KU brings back homecoming parade on Jayhawk Boulevard after seven years
Jayhawk Boulevard will again close to parade traffic Oct. 23 as KU revives a homecoming tradition after seven years, with businesses, safety planning and campus crowds all in play.

Jayhawk Boulevard will again fill with floats, marching groups and spectators at 6 p.m. Oct. 23, when the University of Kansas stages its first homecoming parade in seven years and shifts campus traffic, policing and business attention back into the heart of Lawrence.
KU said the parade will run along Jayhawk Boulevard on the KU Lawrence campus as part of the university’s 114th Homecoming, presented by Central Bank. The weekend will lead into the football game against Baylor on Oct. 24, turning the parade into a visible kickoff for a campus event that KU hopes will pull students, alumni and nearby businesses into the same public space.

For Lawrence, the return matters well beyond school spirit. A Jayhawk Boulevard parade brings a larger crowd into the campus core, with consequences for parking, traffic flow and security planning around one of KU’s busiest fall weekends.

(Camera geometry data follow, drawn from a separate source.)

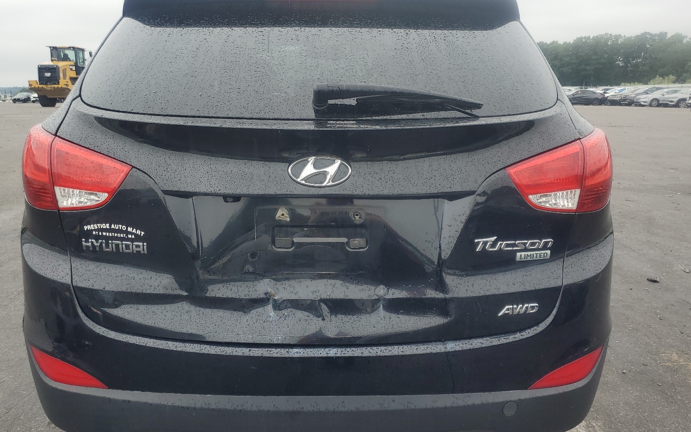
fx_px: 546
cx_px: 333
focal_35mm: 29
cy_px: 218
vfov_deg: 43.1
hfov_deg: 64.6
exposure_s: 1/556
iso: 50
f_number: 1.5
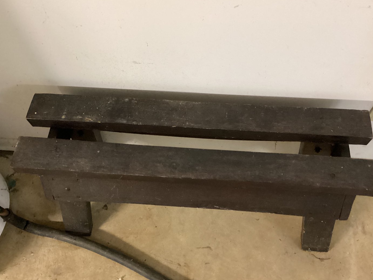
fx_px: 366
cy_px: 146
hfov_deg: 54.0
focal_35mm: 34
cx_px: 187
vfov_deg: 41.8
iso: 640
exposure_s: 1/30
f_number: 2.4
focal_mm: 3.3
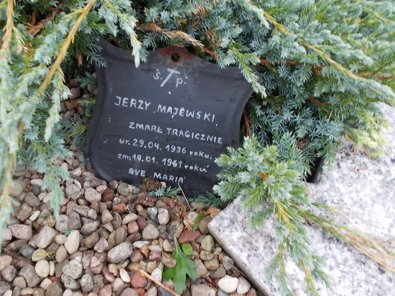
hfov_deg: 61.5
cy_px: 132
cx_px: 175
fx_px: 331
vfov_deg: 48.2
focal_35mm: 29
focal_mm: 4.6
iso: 160
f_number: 3.2
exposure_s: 1/25
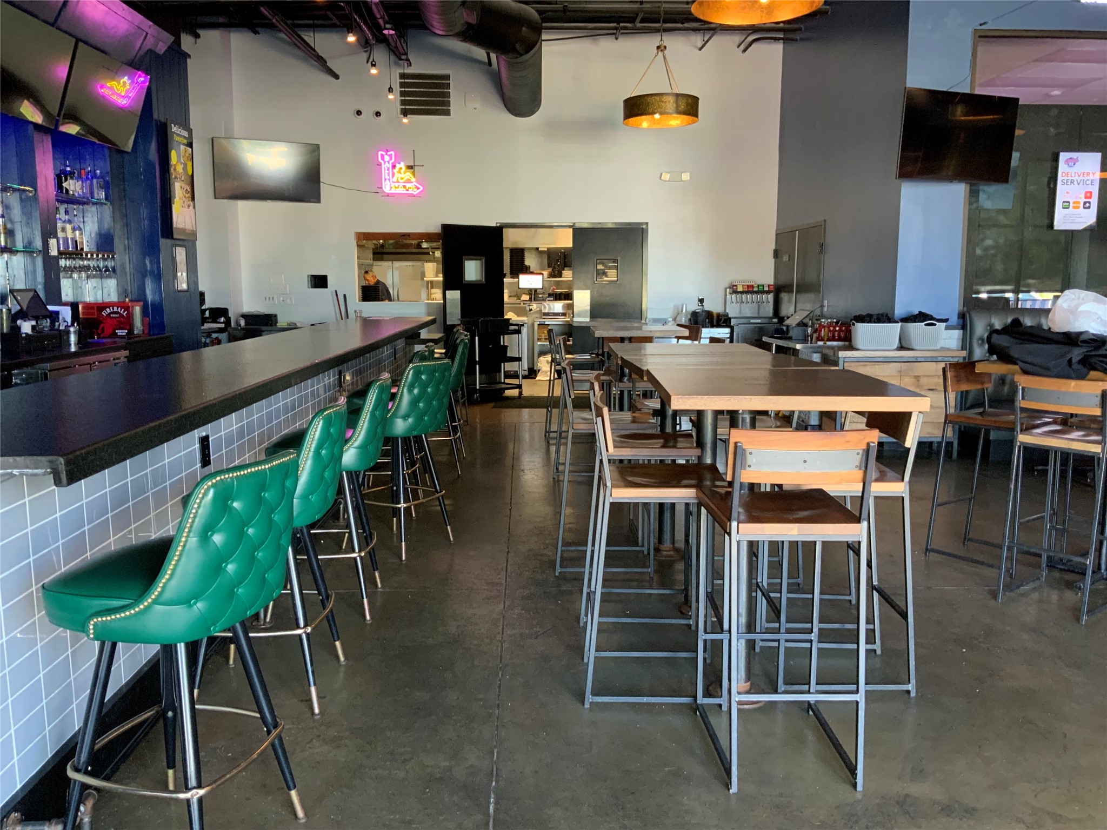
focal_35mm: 29
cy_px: 415
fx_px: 927
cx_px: 554
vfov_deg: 48.2
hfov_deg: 61.7
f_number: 1.8
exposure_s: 1/60
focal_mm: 3
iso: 200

KU said the event will be led by Student Affairs in partnership with KU Alumni, Kansas Athletics Inc. and Jayhawk Community Partners, signaling that the university wants the parade to function as both a student event and a broader community draw.
Student body president Andrew Murga and vice president Henry Whalen said they campaigned on bringing back the parade, making it a concrete student priority rather than a ceremonial add-on. Katie Treadwell, assistant vice provost for Student Affairs, said KU students and alumni advocated for the parade’s return and that campus partners including KU Memorial Unions, Sorority and Fraternity Life, the Student Engagement Center and Student Senate are part of the effort.

KU set an Oct. 9 application deadline for groups that want to participate, and those groups must attend a safety meeting on Oct. 13. Only registered organizations in good standing with the university will be considered for parade participation. Local businesses and community organizations can also seek sponsorship opportunities through Jayhawk Community Partners, opening the door for more Lawrence involvement beyond campus groups alone.

The parade also restores a KU custom with deep roots. KU’s Spencer Research Library says homecoming dates to 1912, when KU played Missouri in the first homecoming game and won 12-3. KU archival records show a parade on Jayhawk Boulevard in 2000, while later parades moved to Massachusetts Street in downtown Lawrence in 2014 and 2018. Rob Riggle served as grand marshal of the 2014 parade, another reminder that the homecoming procession has long been one of the most public ways KU has connected campus traditions with the city around it.